Openai has long advocated for loose restrictions on model development using copyrighted data. The company is conducting specific content licensing transactions and offers an opt-out mechanism that allows copyright holders to flag content they don’t like to use for training purposes, but it lobbys several governments to codify the “fair use” rules regarding AI training approaches.


Source link

Follow on Google News Follow on Flipboard
Share. Facebook Twitter Pinterest LinkedIn Tumblr Email Copy Link
Previous ArticleWe will know in a few weeks whether Russia will be serious about the Ukraine ceasefire, Rubio says | News of the Russian-Ukraine War
Next Article Trump will extend Tiktok sales deadline again to avoid US ban | Business and Economy News

Related Posts

Parallel Web Systems reaches $2 billion valuation 5 months after last major funding

April 29, 2026

Bill Gurley and Jack Altman back Pursuit, a startup that helps companies sell to governments

April 29, 2026

Uber is now entering the hotel business thanks to AI

April 29, 2026
Add A Comment
Leave A Reply Cancel Reply

Latest Posts

Parallel Web Systems reaches $2 billion valuation 5 months after last major funding

SAP-related npm packages compromised in supply chain attack that steals credentials

Bill Gurley and Jack Altman back Pursuit, a startup that helps companies sell to governments

Uber is now entering the hotel business thanks to AI

Trending Posts

Subscribe to News

Subscribe to our newsletter and never miss our latest news

Please enable JavaScript in your browser to complete this form.
Loading

Welcome to Fyself News, your go-to platform for the latest in tech, startups, inventions, sustainability, and fintech! We are a passionate team of enthusiasts committed to bringing you timely, insightful, and accurate information on the most pressing developments across these industries. Whether you’re an entrepreneur, investor, or just someone curious about the future of technology and innovation, Fyself News has something for you.

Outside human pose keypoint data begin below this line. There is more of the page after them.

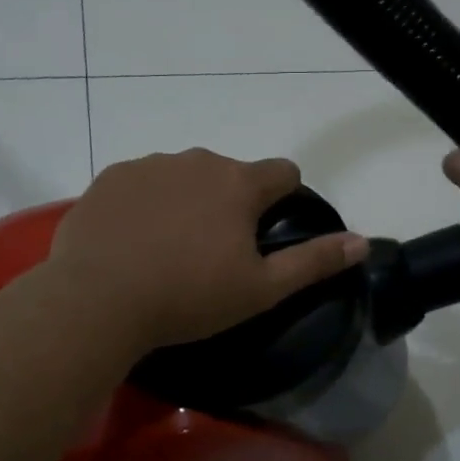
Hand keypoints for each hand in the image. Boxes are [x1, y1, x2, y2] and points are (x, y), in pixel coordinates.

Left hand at [46, 148, 368, 354]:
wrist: (98, 300)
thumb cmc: (188, 297)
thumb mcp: (260, 290)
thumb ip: (314, 262)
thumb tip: (361, 242)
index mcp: (239, 183)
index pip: (283, 172)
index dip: (282, 199)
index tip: (264, 232)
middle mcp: (197, 160)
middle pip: (229, 173)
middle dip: (229, 202)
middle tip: (211, 252)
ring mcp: (149, 164)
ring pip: (183, 175)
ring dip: (185, 199)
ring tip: (167, 248)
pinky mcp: (110, 177)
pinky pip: (141, 182)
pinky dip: (144, 202)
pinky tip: (131, 239)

Castilla-La Mancha Ignites Innovation: fiveclmsummit Redefines Tech Future

Local Power, Health Innovation: Alcolea de Calatrava Boosts FiveCLM PoC with Community Engagement

The Future of Digital Twins in Healthcare: From Virtual Replicas to Personalized Medical Models

Human Digital Twins: The Next Tech Frontier Set to Transform Healthcare and Beyond

Facebook X (Twitter) Instagram Pinterest YouTube
  • Home
  • About Us
  • Advertise with Us
  • Contact Us
  • DMCA
  • Privacy Policy
  • Terms & Conditions
  • User-Submitted Posts
© 2026 news.fyself. Designed by by fyself.

Type above and press Enter to search. Press Esc to cancel.